The morning after my brothers 21st birthday party I put a VHS copy of a Thunderbirds episode on for those who needed a slow introduction into a Sunday in May 1983. The initial response was one of mockery, the old 'you can see the strings' heckling but then after about ten minutes the room fell silent and the first episode was followed by a second and then a third, people who didn't have older brothers and therefore possibly weren't exposed to the genius of Gerry Anderson were lapping it up.

The weird thing about Gerry Anderson's death is that it is only a few weeks since a client handed me their published review of the year, a chunky magazine setting out how far they had come in the past twelve months and where the company would be hoping to go in the next year of so. There in the middle is a photograph of the CEO with Gerry Anderson who had joined during the year as a business partner, alongside a photocopy of his handwritten endorsement for the product on offer.

In an era where television seems to be about more rather than less and CGI often dominates Sci-Fi I'm glad I lived through a childhood where so many pleasures could be had by something that was so easy on the eye to watch and enjoy.



4 comments:

A Northern Bloke said...

I was introduced to all of this via Fireball XL5. Without "Googling" it I can remember :-

I wish I was a spaceman,
The fastest guy alive,
I'd travel through the universe,
In Fireball XL5.

My heart would be a fireball,
A fireball,
And you would be my Venus of the stars.


OMG, I never thought I'd type those words anywhere, let alone on t'interweb!

Span Ows said...

Love Thunderbirds and have enjoyed at least 2 revivals (the same early 80s one you mention but also in the mid/late 90s (I think). The first episode I saw was the giant alligators one (One of the last episodes of the first season according to Wiki)

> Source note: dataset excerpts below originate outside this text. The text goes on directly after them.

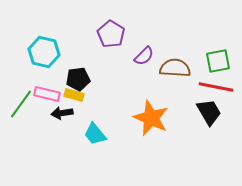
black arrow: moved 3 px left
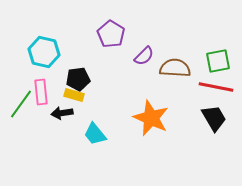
pink rectangle: moved 6 px left, 2 px up; rotated 70 degrees clockwise
black trapezoid: moved 5 px right, 6 px down
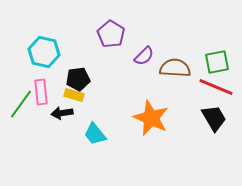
green square: moved 1 px left, 1 px down
red line: rotated 12 degrees clockwise
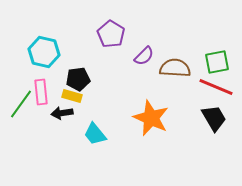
yellow rectangle: moved 2 px left, 1 px down
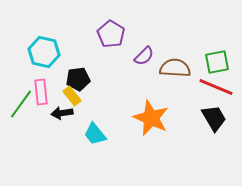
yellow rectangle: rotated 36 degrees clockwise
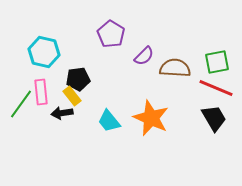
red line: moved 1 px down
cyan trapezoid: moved 14 px right, 13 px up
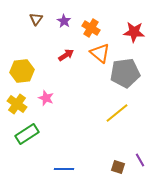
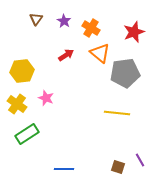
red star: rotated 25 degrees counterclockwise
yellow line: rotated 45 degrees clockwise
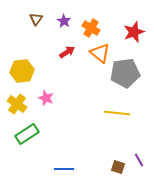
red arrow: moved 1 px right, 3 px up
purple line: moved 1 px left
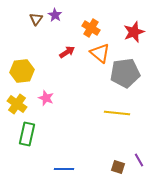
purple star: moved 9 px left, 6 px up
green rectangle: rotated 45 degrees counterclockwise
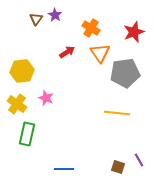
orange triangle: rotated 15 degrees clockwise
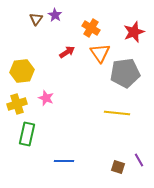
yellow cross: rotated 36 degrees clockwise
blue line: moved 8 px up
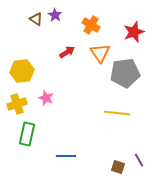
brown triangle: rotated 32 degrees counterclockwise
orange cross: moved 3 px up
blue line: moved 2 px right, 5 px up
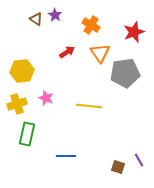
yellow line: moved 28 px left, 7 px up
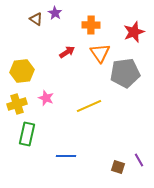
purple star: moved 2 px up
orange cross: rotated 30 degrees counterclockwise
yellow line: rotated 30 degrees counterclockwise
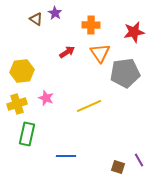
red star: rotated 10 degrees clockwise
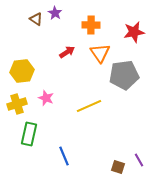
gray pentagon: moved 1 px left, 2 px down
green rectangle: moved 2 px right
blue line: moved 2 px left; rotated 66 degrees clockwise
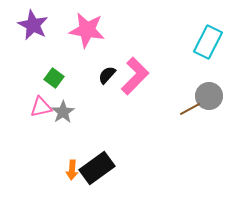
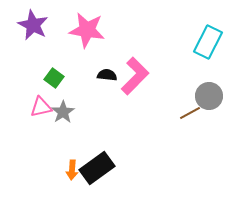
black semicircle: rotated 54 degrees clockwise
brown line: moved 4 px down
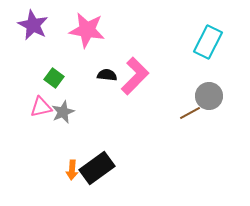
gray star: rotated 10 degrees clockwise
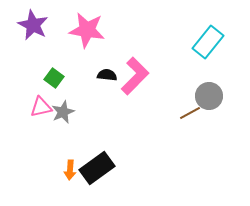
cyan rectangle: rotated 12 degrees clockwise
orange arrow: moved 2 px left
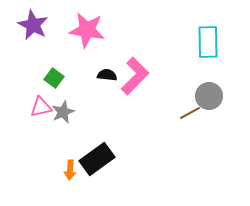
cyan rectangle: rotated 40 degrees counterclockwise
black rectangle: moved 9 px up
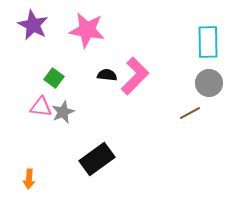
gray circle: moved 13 px up
pink triangle: rotated 20 degrees clockwise
orange arrow: moved 41 px left, 9 px down
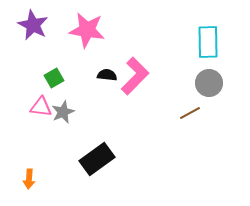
green square: rotated 24 degrees clockwise
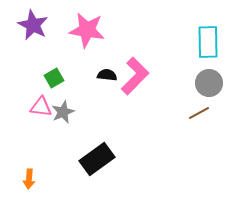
brown line: moved 9 px right
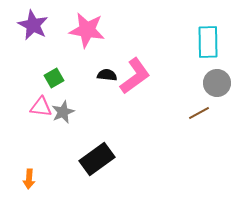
pink L-shape: rotated 9 degrees clockwise
gray circle: moved 8 px right
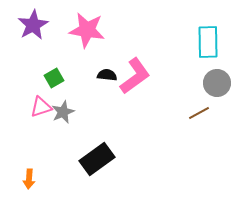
purple star: rotated 16 degrees clockwise
pink triangle: rotated 25 degrees counterclockwise
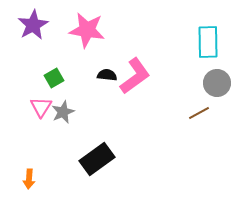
pink triangle: rotated 40 degrees counterclockwise
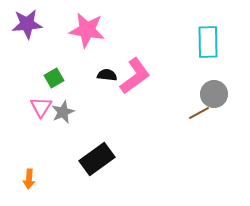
purple star: moved 6 px left, 1 px up; rotated 24 degrees clockwise
gray circle: moved 3 px left, 11 px down
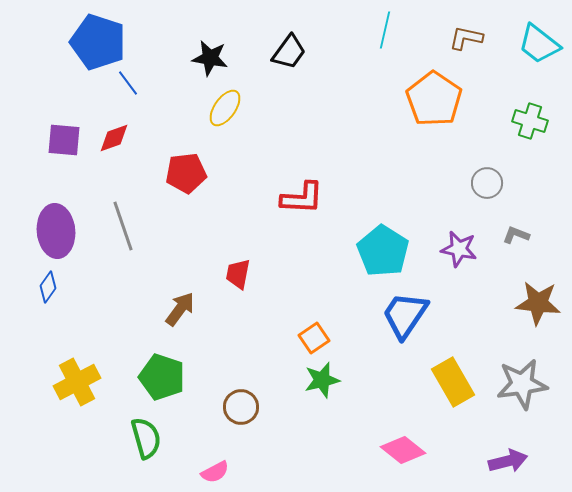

Saw the film about the mission to Mars (when there were strange stone formations that turned out to be snake-like aliens) when I bought some old videos for my lads in the late 1990s...loved it!

btw, in your post you should have a pause for effect, not a comma:

5...4...3... etc :-)

Span Ows said...

P.S. Don't recall Twizzle at all.

Paul said...

I'm impressed Shy, you've held onto that for nearly fifty years!

Shy - you are right and I have updated the 5,4 etc so it is more Thunderbirds and less Manfred Mann.

Very few people can remember Twizzle!